- **EXERCISE BRIEF**: Rewrite the records below as a Markdown table with the columns Row and Line, covering the lines from the one containing "order: Lecanorales" through the end of the records, inclusive. Number each row and leave out blank lines.
──────────
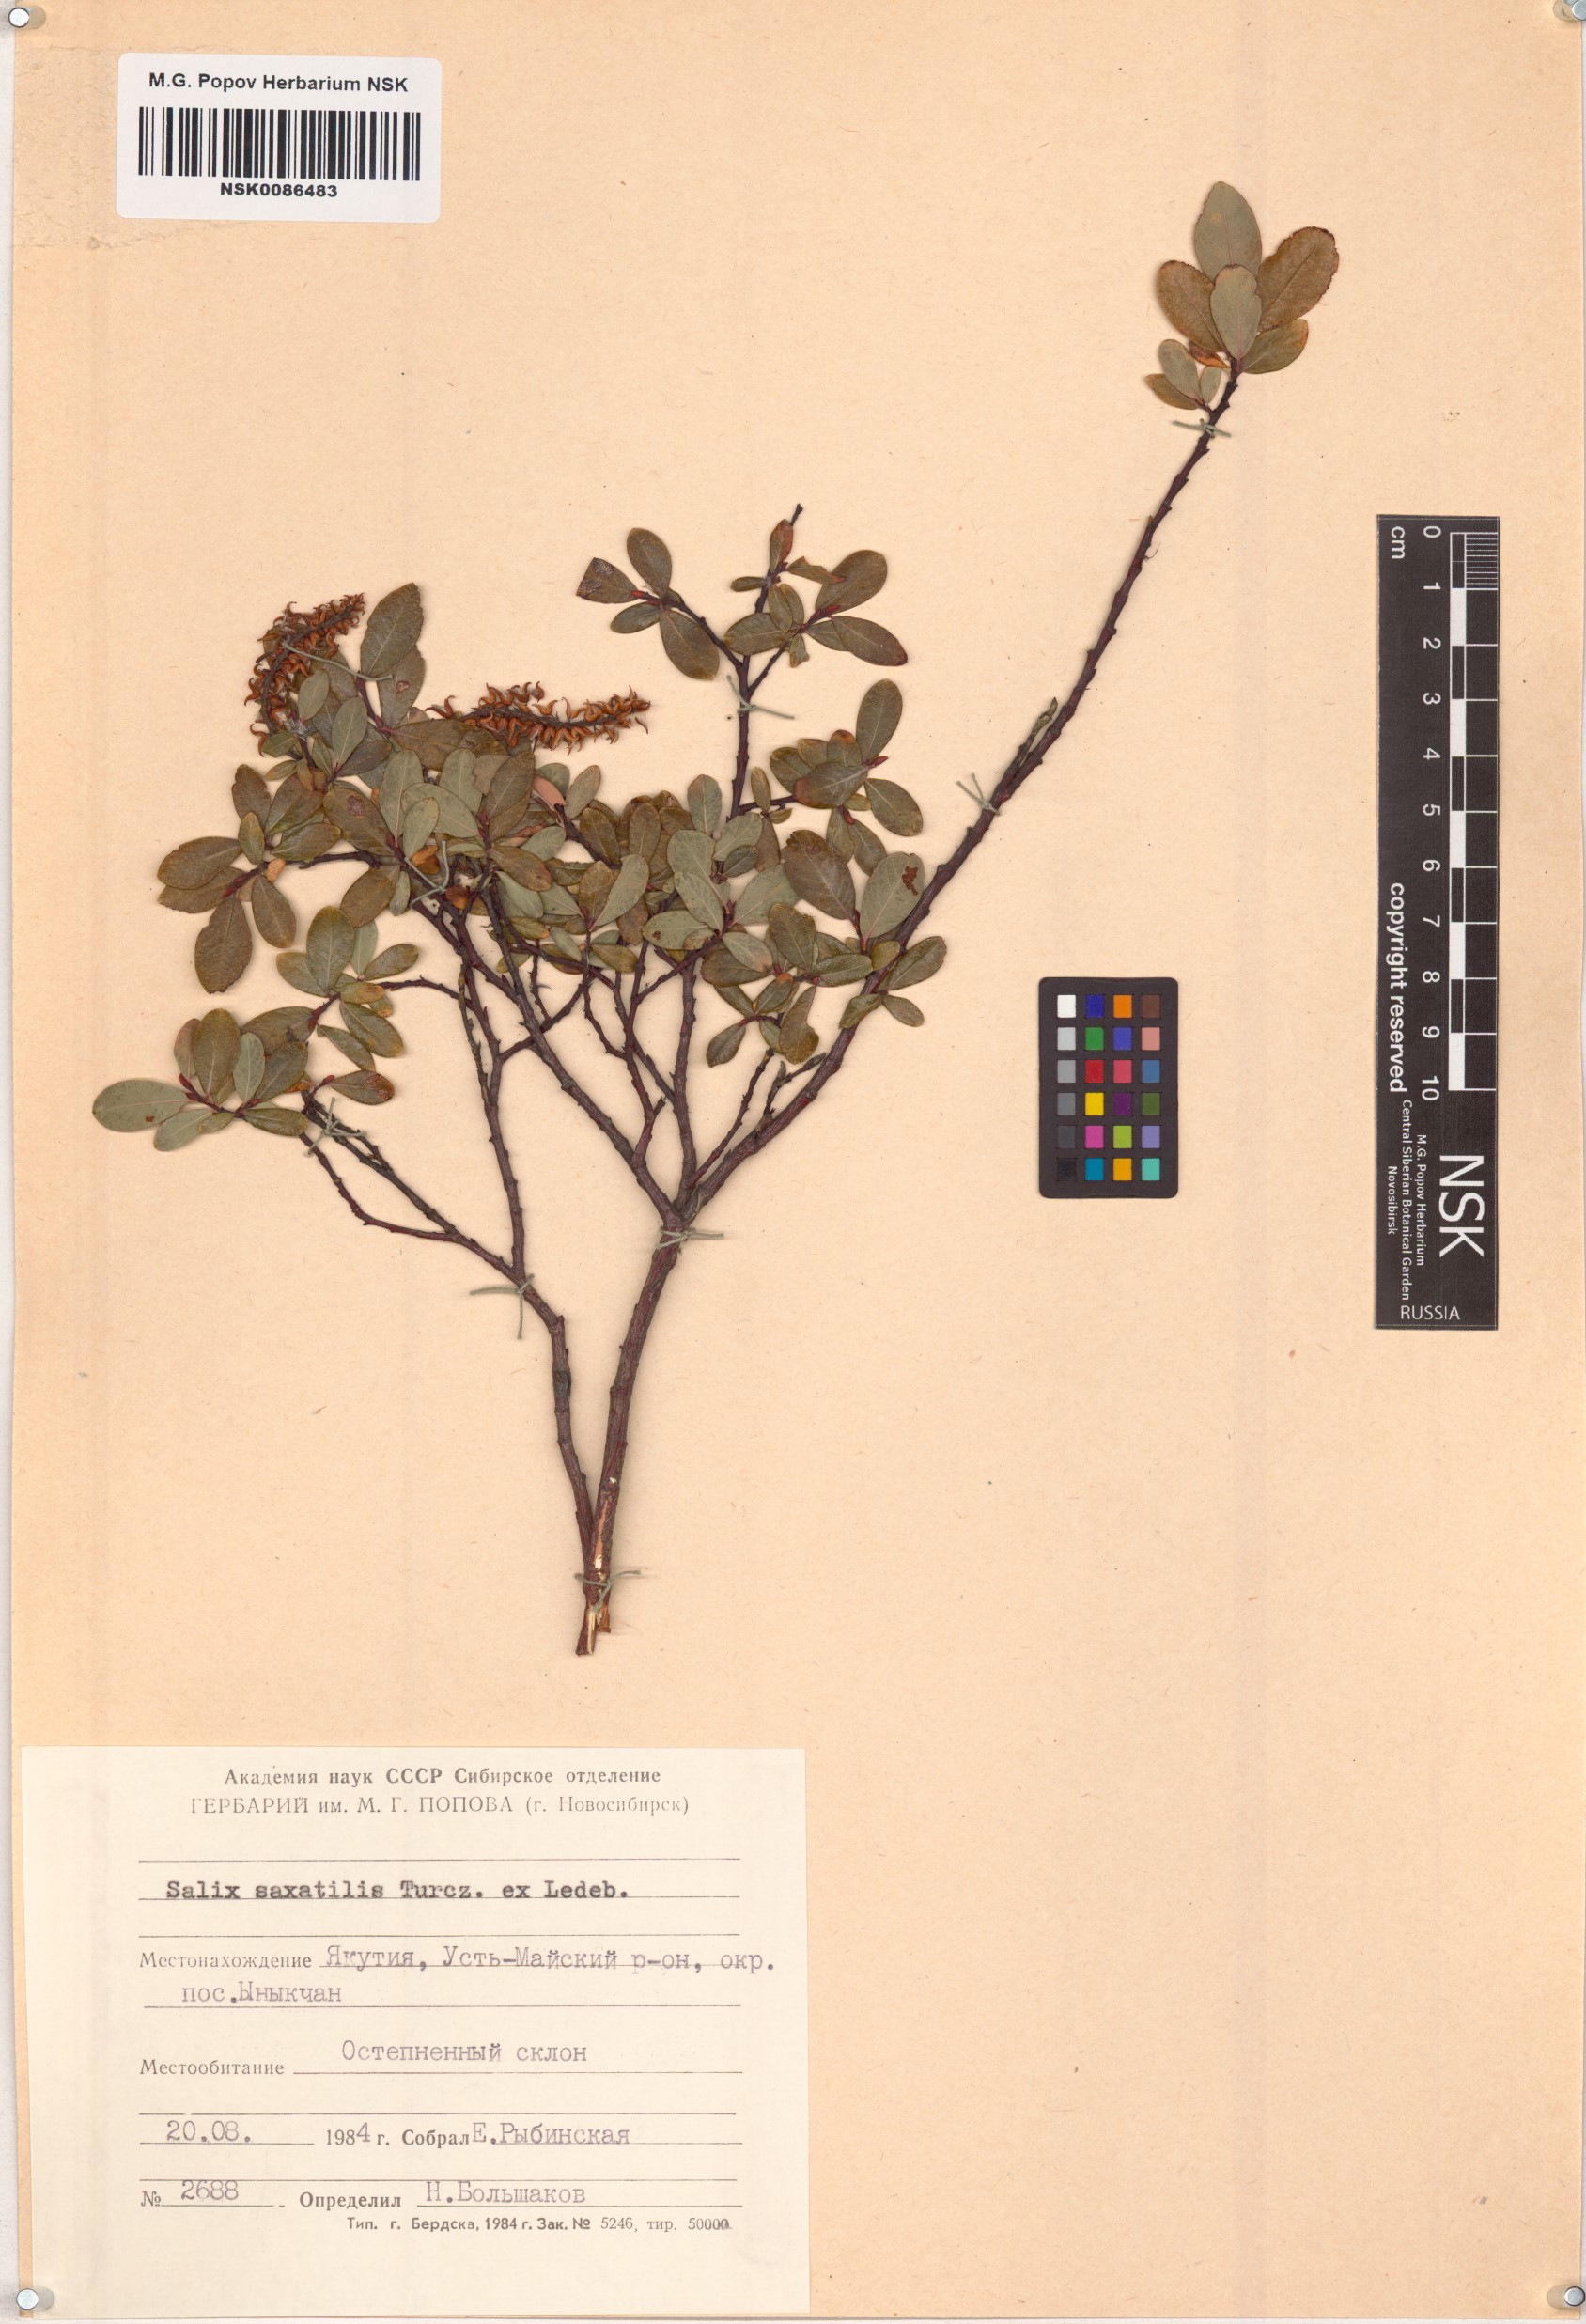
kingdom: Plantae
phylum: Tracheophyta
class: Magnoliopsida
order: Malpighiales
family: Salicaceae
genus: Salix
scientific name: Salix saxatilis
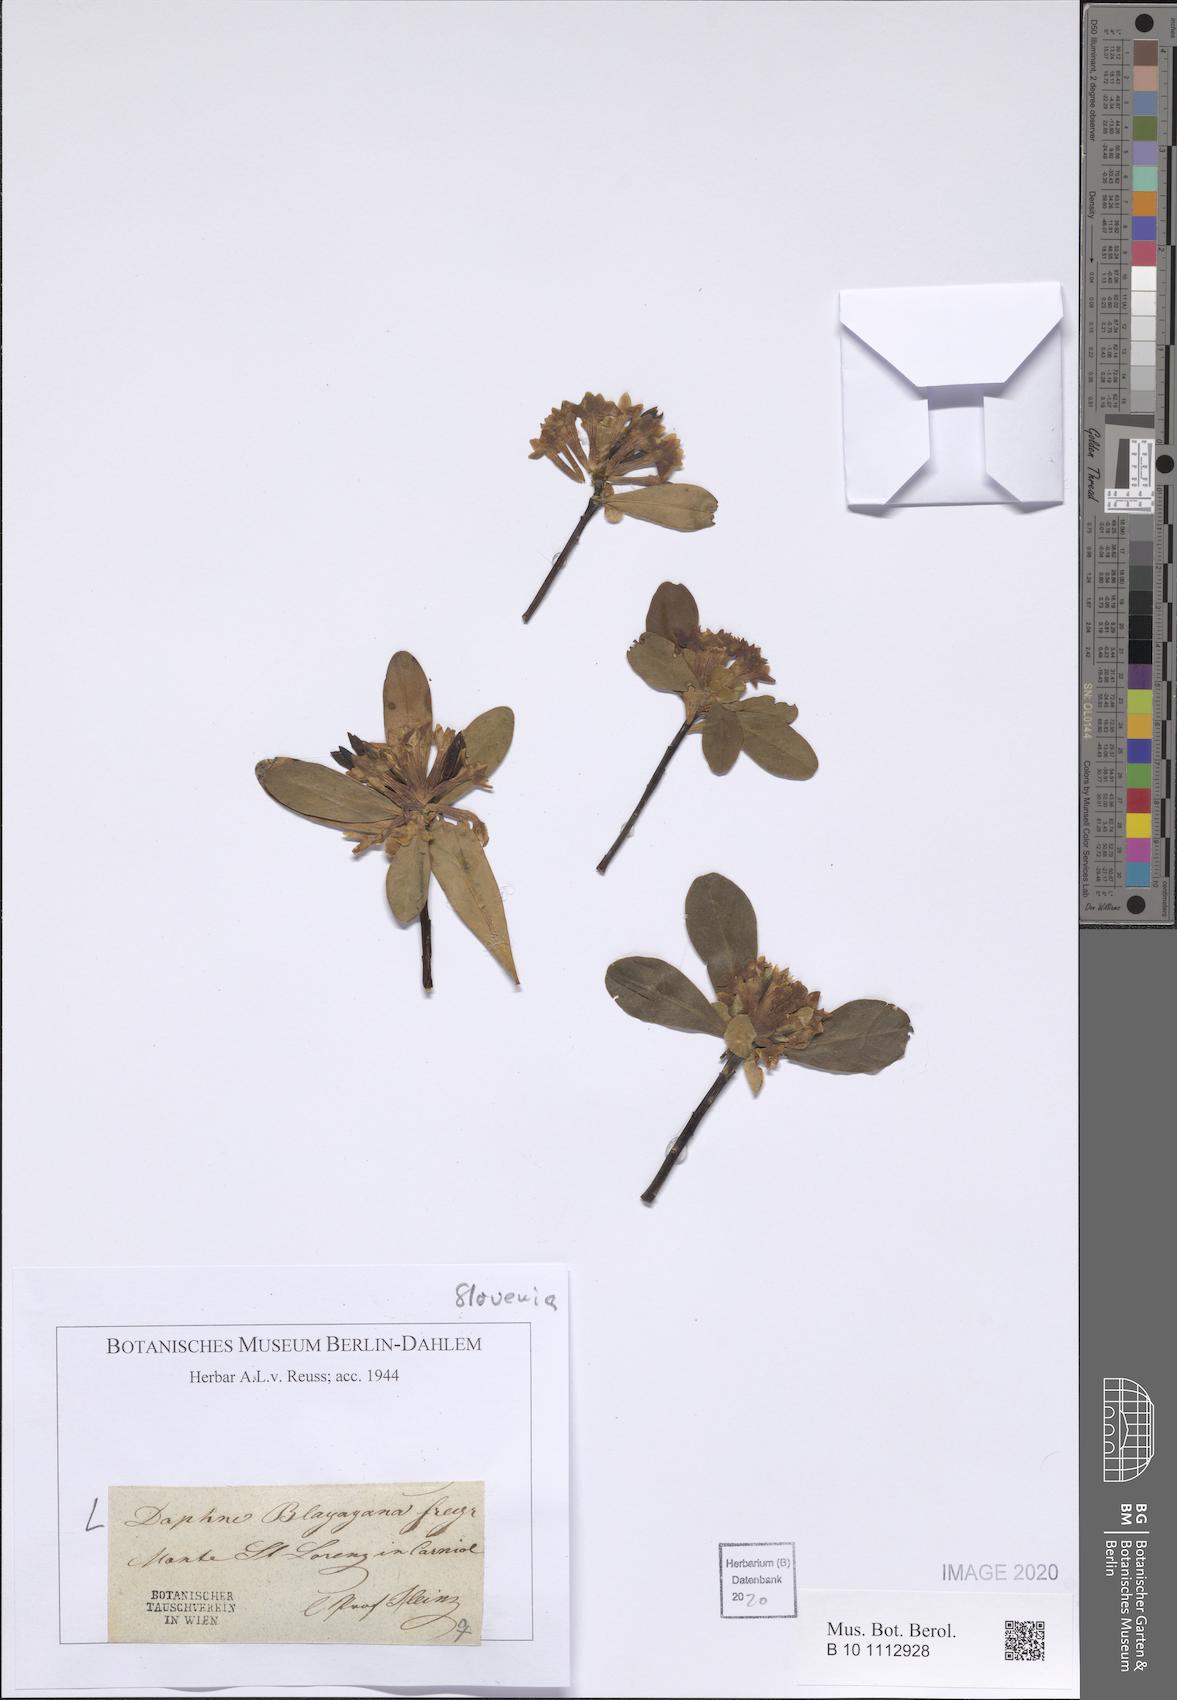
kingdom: Plantae
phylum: Tracheophyta
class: Magnoliopsida
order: Malvales
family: Thymelaeaceae
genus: Daphne
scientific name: Daphne blagayana
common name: Balkan daphne
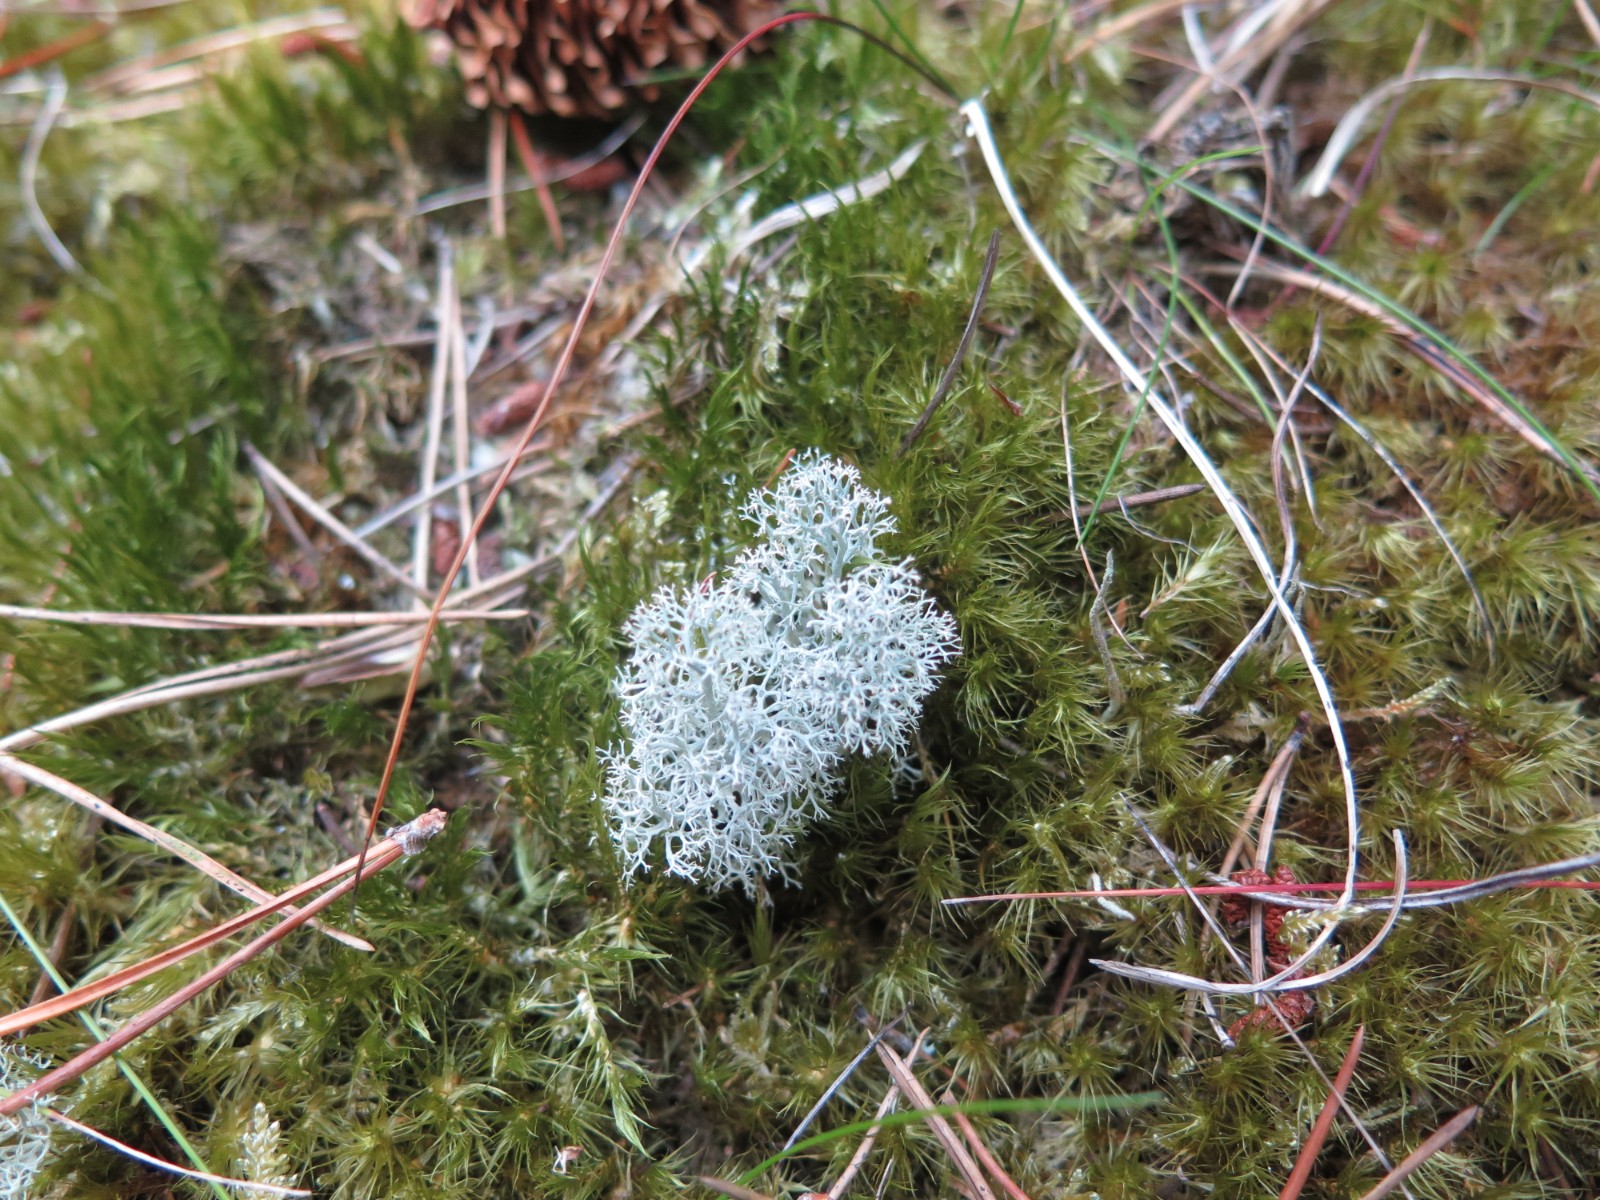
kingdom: Fungi
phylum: Ascomycota
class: Lecanoromycetes
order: Lecanorales
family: Cladoniaceae
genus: Cladonia
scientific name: Cladonia portentosa
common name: hede-rensdyrlav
──────────
- **TASK ANSWER**:
| Row | Line |
|---|---|
| 1 | order: Lecanorales |
| 2 | family: Cladoniaceae |
| 3 | genus: Cladonia |
| 4 | scientific name: Cladonia portentosa |
| 5 | common name: hede-rensdyrlav |